## OBJECTIVE A
Can you output the passage of the Bayard page starting with "Bayard makes easy" and going on through "(single node cluster)", copied word for word?

## EXTRACT TO READ
§ §

/bayard

Bayard is a full-text search and indexing server written in Rust.

Primary LanguageRustMIT LicenseMIT

Bayard

Bayard is a full-text search and indexing server written in Rust built on top of Tantivy that implements The Raft Consensus Algorithm by raft-rs and The gRPC (HTTP/2 + Protocol Buffers) by grpc-rs and rust-protobuf.
Achieves consensus across all the nodes, ensures every change made to the system is made to a quorum of nodes.
Bayard makes easy for programmers to develop search applications with advanced features and high availability.

Features

  • Full-text search/indexing
  • Index replication
  • Bringing up a cluster
  • Command line interface is available

Building Bayard

$ make build

Starting in standalone mode (single node cluster)

Running node in standalone mode is easy. See following command:

$ ./bin/bayard serve

Indexing document

Indexing a document is as following:

$ ./bin/bayard set 1 '{"text":"Tantivy is a full-text search engine library inspired by Apache Lucene and written in Rust."}'
$ ./bin/bayard set 2 '{"text":"Apache Lucene is a high-performance, full-featured text search engine library written entirely in Java."}'
$ ./bin/bayard set 3 '{"text":"Bleve is a modern text indexing library for go."}'
$ ./bin/bayard set 4 '{"text":"Whoosh is a fast, pure Python search engine library."}'
$ ./bin/bayard set 5 '{"text":"Solr is highly reliable, scalable and fault tolerant, providing distributed indexing, replication and load-balanced querying, automated failover and recovery, centralized configuration and more."}'
$ ./bin/bayard set 6 '{"text":"Elasticsearch is a distributed, open source search and analytics engine for all types of data, including textual, numerical, geospatial, structured, and unstructured."}'
$ ./bin/bayard set 7 '{"text":"Riot is Go Open Source, Distributed, Simple and efficient full text search engine."}'
$ ./bin/bayard set 8 '{"text":"Blast is a full text search and indexing server, written in Go, built on top of Bleve."}'
$ ./bin/bayard set 9 '{"text":"Toshi is meant to be a full-text search engine similar to Elasticsearch. Toshi strives to be to Elasticsearch what Tantivy is to Lucene."}'
$ ./bin/bayard set 10 '{"text":"Sonic is a fast, lightweight and schema-less search backend."}'
$ ./bin/bayard set 11 '{"text":"Bayard is a full text search and indexing server, written in Rust, built on top of Tantivy."}'

Getting document

Getting a document is as following:

$ ./bin/bayard get 1 | jq .

§ §

## MATERIAL
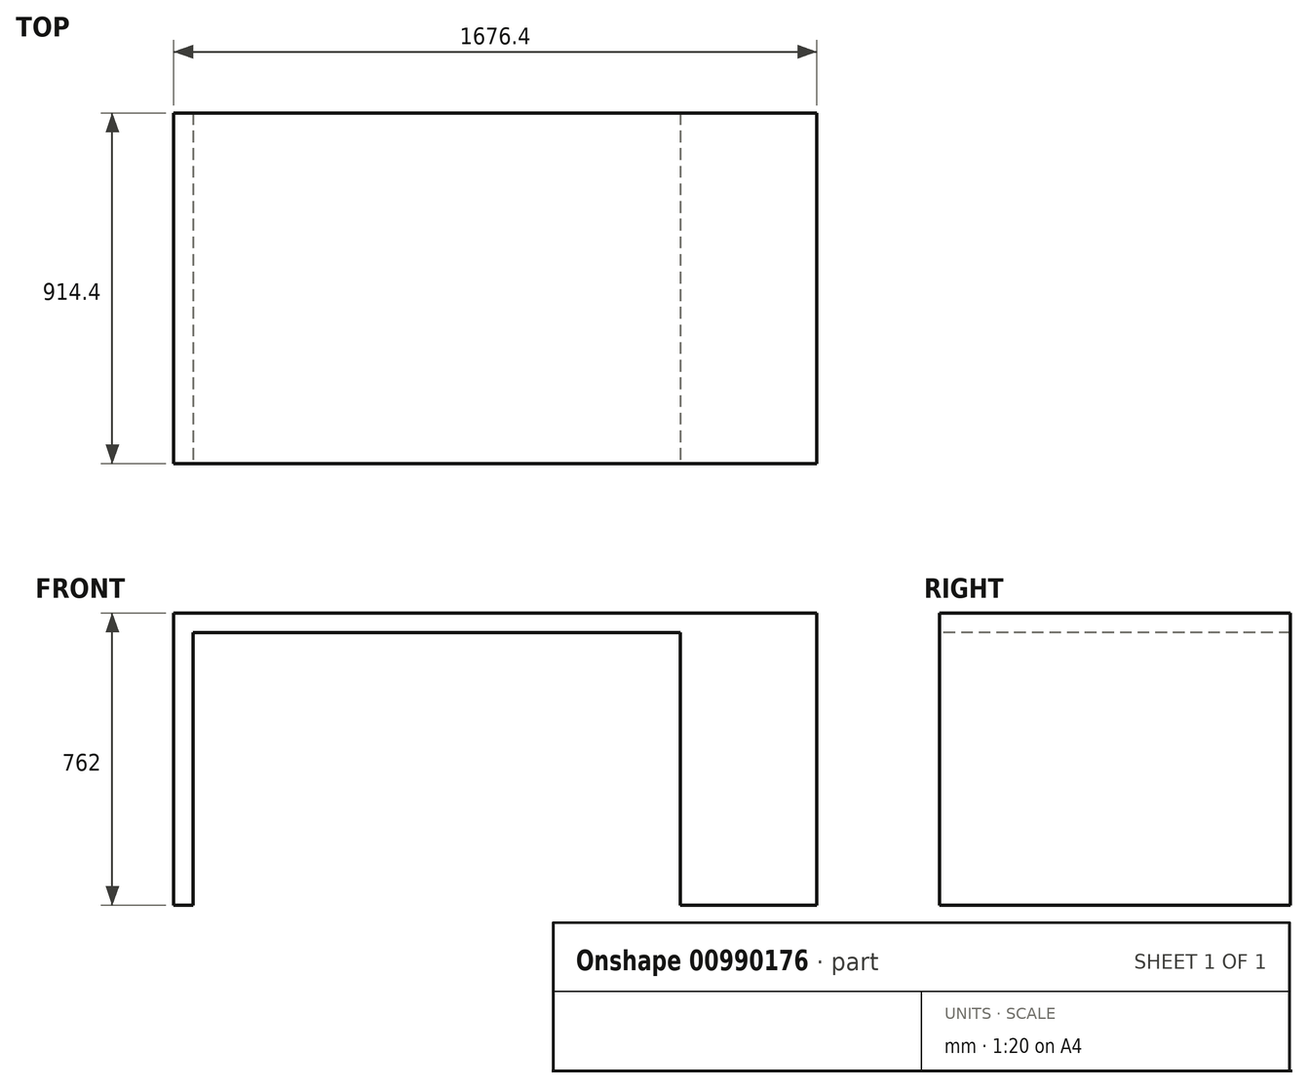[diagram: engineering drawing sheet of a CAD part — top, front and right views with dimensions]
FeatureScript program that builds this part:
annotation { "Feature Type Name" : "Feature", "Feature Type Description" : "" }
export const myFeature = defineFeature(function(context is Context, id is Id, definition is map)
    precondition{}
    {
        {
            var Q0;
            Q0=qCreatedBy(makeId("Top.planeOp"),FACE);
            var sketch = newSketch(context, id + "F0", { "sketchPlane" : qUnion([Q0])});
            skLineSegment(sketch, "E0.bottom", {"start": v(838.2, -457.2) * mm, "end": v(-838.2, -457.2) * mm});
            skLineSegment(sketch, "E0.top", {"start": v(838.2, 457.2) * mm, "end": v(-838.2, 457.2) * mm});
            skLineSegment(sketch, "E0.left", {"start": v(838.2, -457.2) * mm, "end": v(838.2, 457.2) * mm});
            skLineSegment(sketch, "E0.right", {"start": v(-838.2, -457.2) * mm, "end": v(-838.2, 457.2) * mm});
            skPoint(sketch, "E0.middle", {"position": v(0, 0) * mm});
            skSolve(sketch);
        }
        {
            var Q0;
            Q0 = qSketchRegion(id + "F0", true);
            extrude(context, id + "F1", {"entities" : qUnion([Q0]), "depth" : 762 * mm, "offsetDistance" : 25.4 * mm});
        }
        {
            var Q0;
            Q0=makeQuery(id+"F1.opExtrude","SWEPT_FACE",FACE,{"disambiguationData":[OSD([sQuery(id+"F0.wireOp",EDGE,"E0.bottom")])]});
            var sketch = newSketch(context, id + "F2", { "sketchPlane" : qUnion([Q0])});
            skLineSegment(sketch, "E1.bottom", {"start": v(-787.4, 711.2) * mm, "end": v(482.6, 711.2) * mm});
            skLineSegment(sketch, "E1.top", {"start": v(-787.4, 0) * mm, "end": v(482.6, 0) * mm});
            skLineSegment(sketch, "E1.left", {"start": v(-787.4, 711.2) * mm, "end": v(-787.4, 0) * mm});
            skLineSegment(sketch, "E1.right", {"start": v(482.6, 711.2) * mm, "end": v(482.6, 0) * mm});
            skSolve(sketch);
        }
        {
            var Q0;
            Q0 = qSketchRegion(id + "F2", true);
            extrude(context, id + "F3", {"entities" : qUnion([Q0]), "operationType" : NewBodyOperationType.REMOVE, "endBound" : BoundingType.UP_TO_NEXT, "oppositeDirection" : true, "depth" : 25.4 * mm, "offsetDistance" : 25.4 * mm});
        }
    });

§ §

## OBJECTIVE B
Return every one of the records that follow the Bayard page above, character for character, but leave the pictures out.

## REPLY A
Bayard makes easy for programmers to develop search applications with advanced features and high availability.

Features

  • Full-text search/indexing
  • Index replication
  • Bringing up a cluster
  • Command line interface is available

Building Bayard

$ make build

Starting in standalone mode (single node cluster)

## REPLY B
[diagram: engineering drawing sheet of a CAD part — top, front and right views with dimensions]
FeatureScript program that builds this part:
annotation { "Feature Type Name" : "Feature", "Feature Type Description" : "" }
export const myFeature = defineFeature(function(context is Context, id is Id, definition is map)
    precondition{}
    {
        {
            var Q0;
            Q0=qCreatedBy(makeId("Top.planeOp"),FACE);
            var sketch = newSketch(context, id + "F0", { "sketchPlane" : qUnion([Q0])});
            skLineSegment(sketch, "E0.bottom", {"start": v(838.2, -457.2) * mm, "end": v(-838.2, -457.2) * mm});
            skLineSegment(sketch, "E0.top", {"start": v(838.2, 457.2) * mm, "end": v(-838.2, 457.2) * mm});
            skLineSegment(sketch, "E0.left", {"start": v(838.2, -457.2) * mm, "end": v(838.2, 457.2) * mm});
            skLineSegment(sketch, "E0.right", {"start": v(-838.2, -457.2) * mm, "end": v(-838.2, 457.2) * mm});
            skPoint(sketch, "E0.middle", {"position": v(0, 0) * mm});
            skSolve(sketch);
        }
        {
            var Q0;
            Q0 = qSketchRegion(id + "F0", true);
            extrude(context, id + "F1", {"entities" : qUnion([Q0]), "depth" : 762 * mm, "offsetDistance" : 25.4 * mm});
        }
        {
            var Q0;
            Q0=makeQuery(id+"F1.opExtrude","SWEPT_FACE",FACE,{"disambiguationData":[OSD([sQuery(id+"F0.wireOp",EDGE,"E0.bottom")])]});
            var sketch = newSketch(context, id + "F2", { "sketchPlane" : qUnion([Q0])});
            skLineSegment(sketch, "E1.bottom", {"start": v(-787.4, 711.2) * mm, "end": v(482.6, 711.2) * mm});
            skLineSegment(sketch, "E1.top", {"start": v(-787.4, 0) * mm, "end": v(482.6, 0) * mm});
            skLineSegment(sketch, "E1.left", {"start": v(-787.4, 711.2) * mm, "end": v(-787.4, 0) * mm});
            skLineSegment(sketch, "E1.right", {"start": v(482.6, 711.2) * mm, "end": v(482.6, 0) * mm});
            skSolve(sketch);
        }
        {
            var Q0;
            Q0 = qSketchRegion(id + "F2", true);
            extrude(context, id + "F3", {"entities" : qUnion([Q0]), "operationType" : NewBodyOperationType.REMOVE, "endBound" : BoundingType.UP_TO_NEXT, "oppositeDirection" : true, "depth" : 25.4 * mm, "offsetDistance" : 25.4 * mm});
        }
    });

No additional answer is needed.